Omit the images and output every line of the data below exactly.

=====

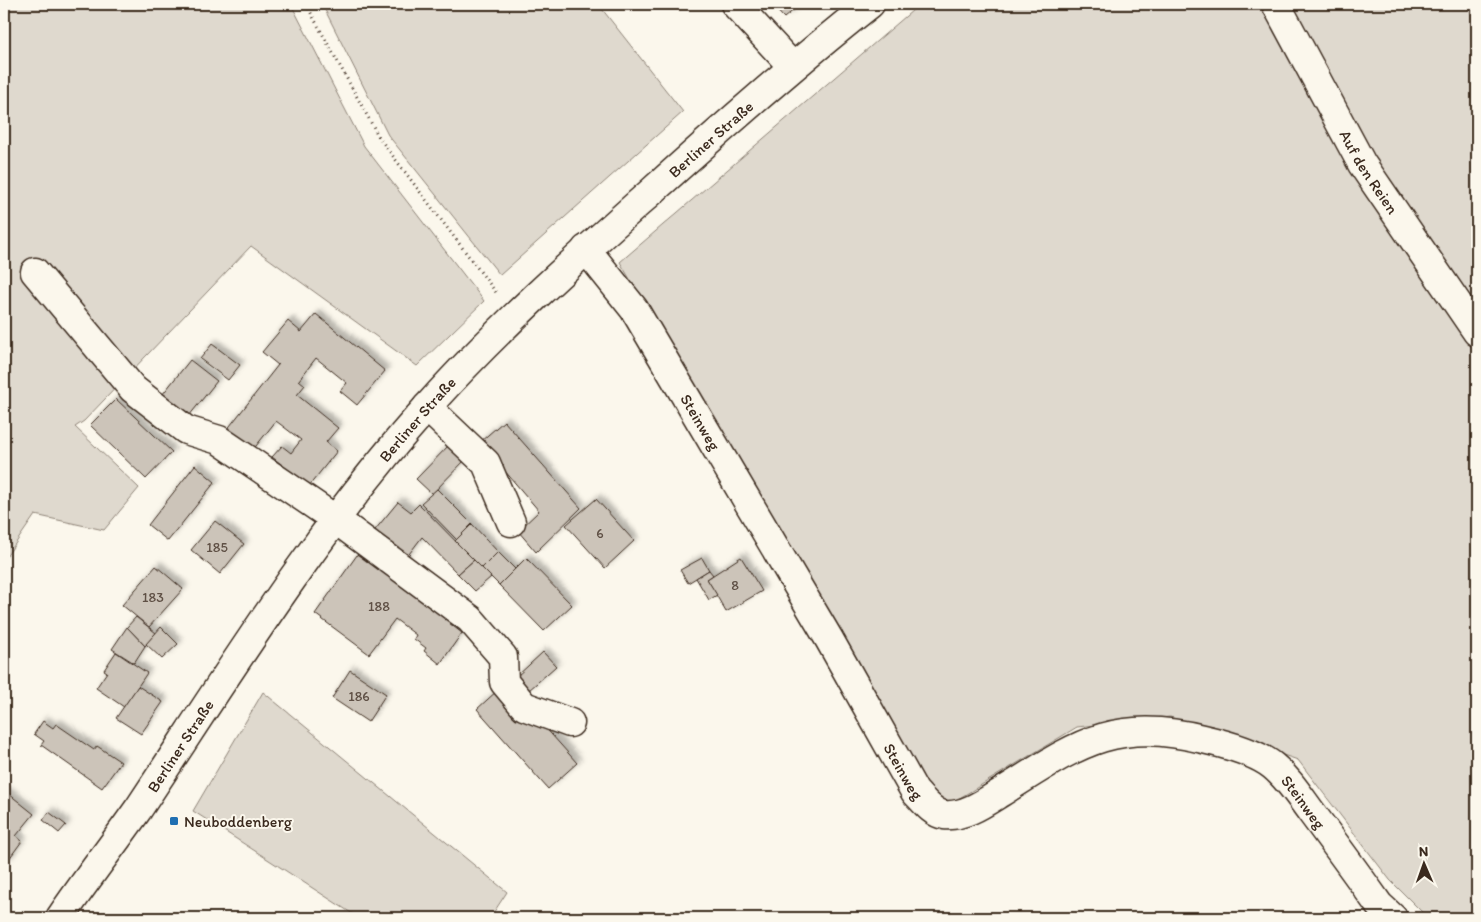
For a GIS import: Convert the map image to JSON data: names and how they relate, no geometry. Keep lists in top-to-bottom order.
{
  "streets": {
    "street": ["Berliner Straße", "Auf den Reien", "Steinweg"]
  },
  "crossings": [
    ["Berliner Straße", "Steinweg"]
  ],
  "places": {
    "transit": ["Neuboddenberg"]
  },
  "house_numbers": [
    "6",
    "185",
    "8",
    "183",
    "188",
    "186"
  ],
  "north": "top"
}
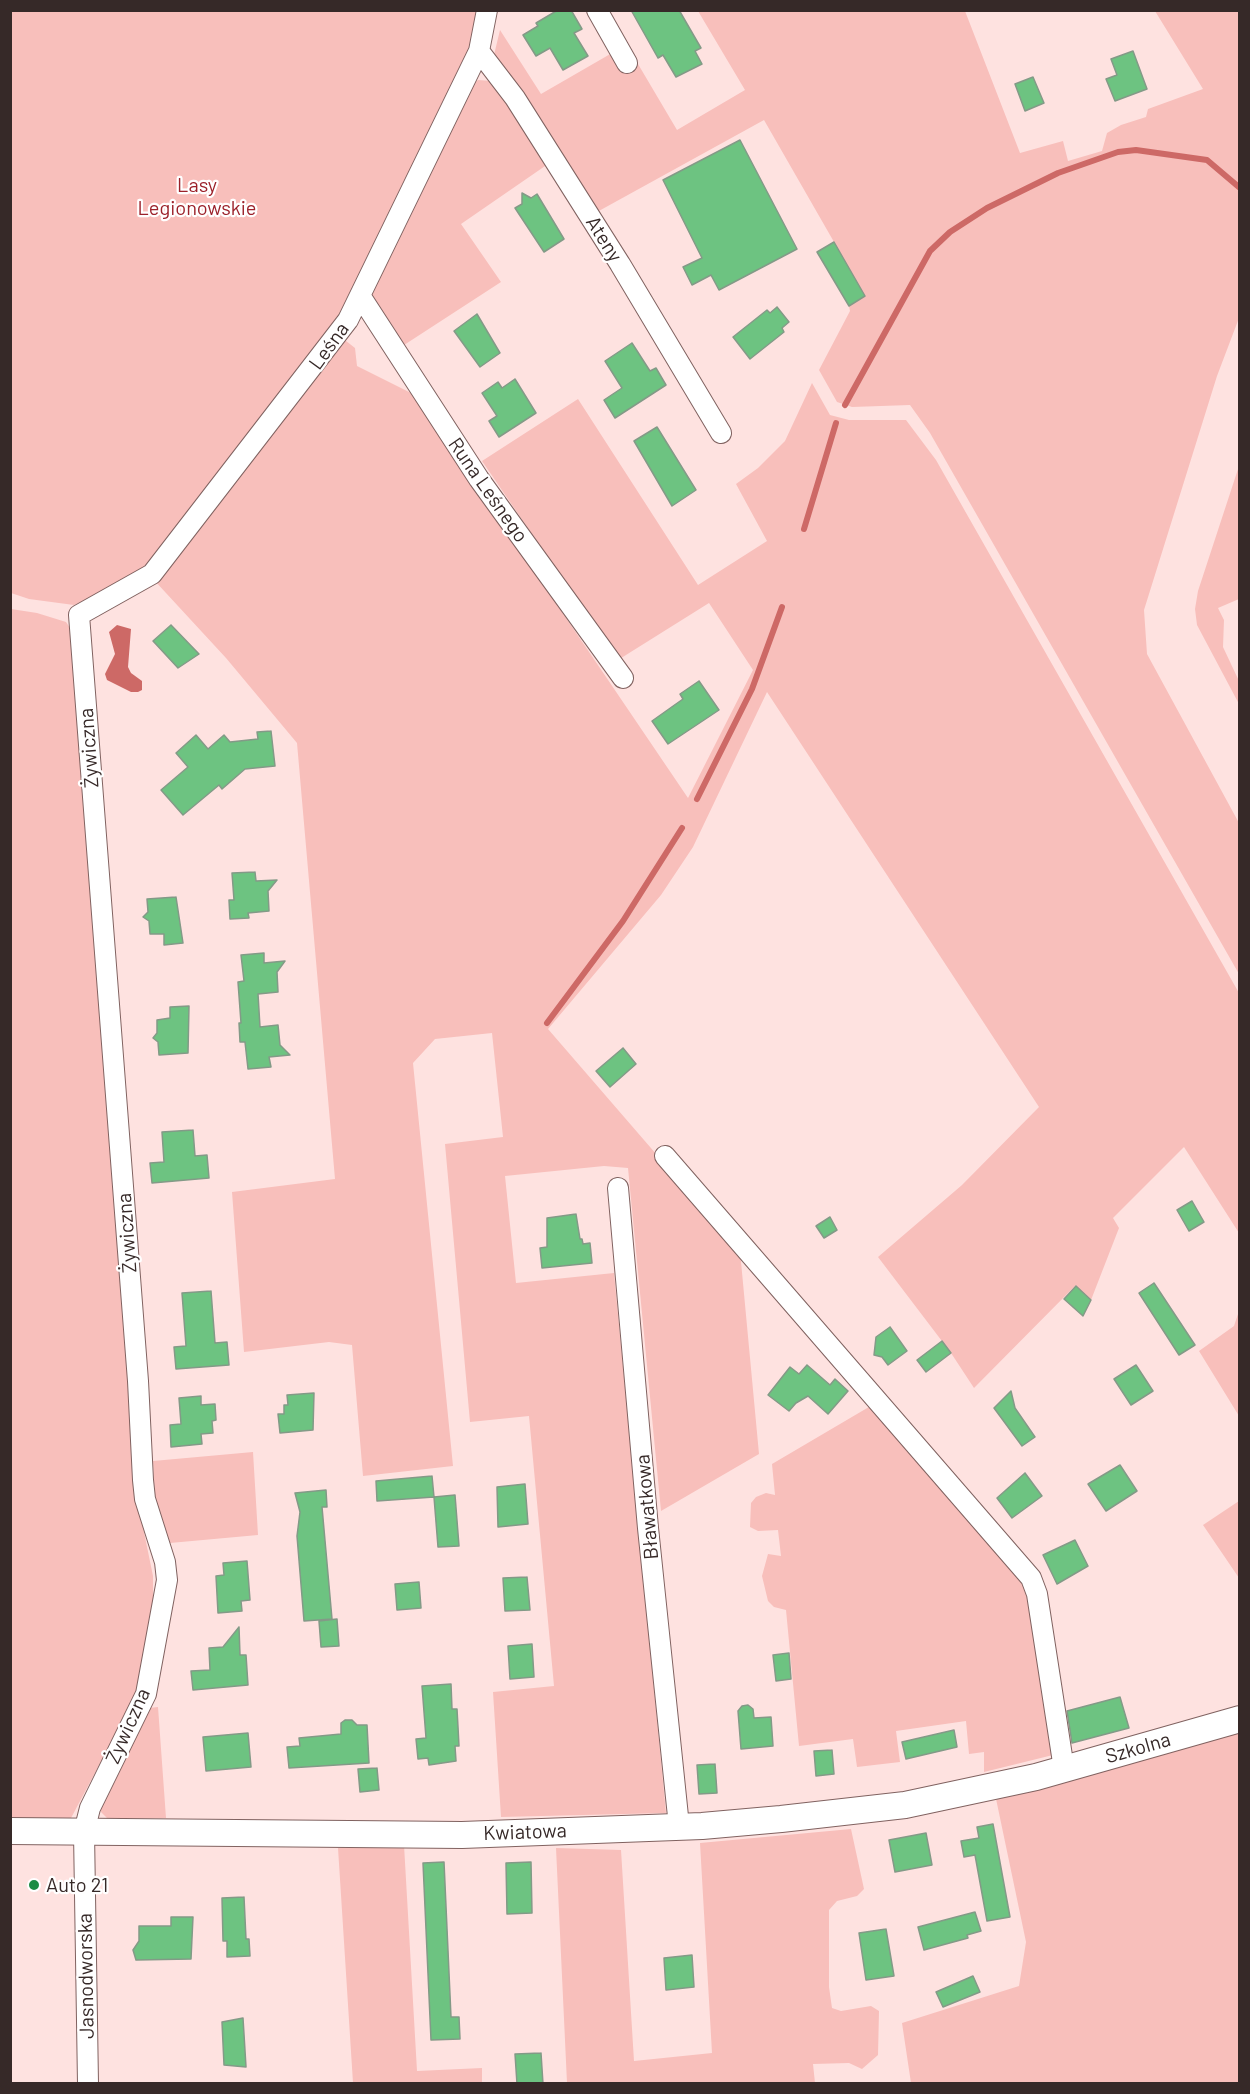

=====

Solution to this exercise:
For a GIS import: Convert the map image to JSON data: names and how they relate, no geometry. Keep lists in top-to-bottom order.
{
  "streets": {
    "street": ["Berliner Straße", "Auf den Reien", "Steinweg"]
  },
  "crossings": [
    ["Berliner Straße", "Steinweg"]
  ],
  "places": {
    "transit": ["Neuboddenberg"]
  },
  "house_numbers": [
    "6",
    "185",
    "8",
    "183",
    "188",
    "186"
  ],
  "north": "top"
}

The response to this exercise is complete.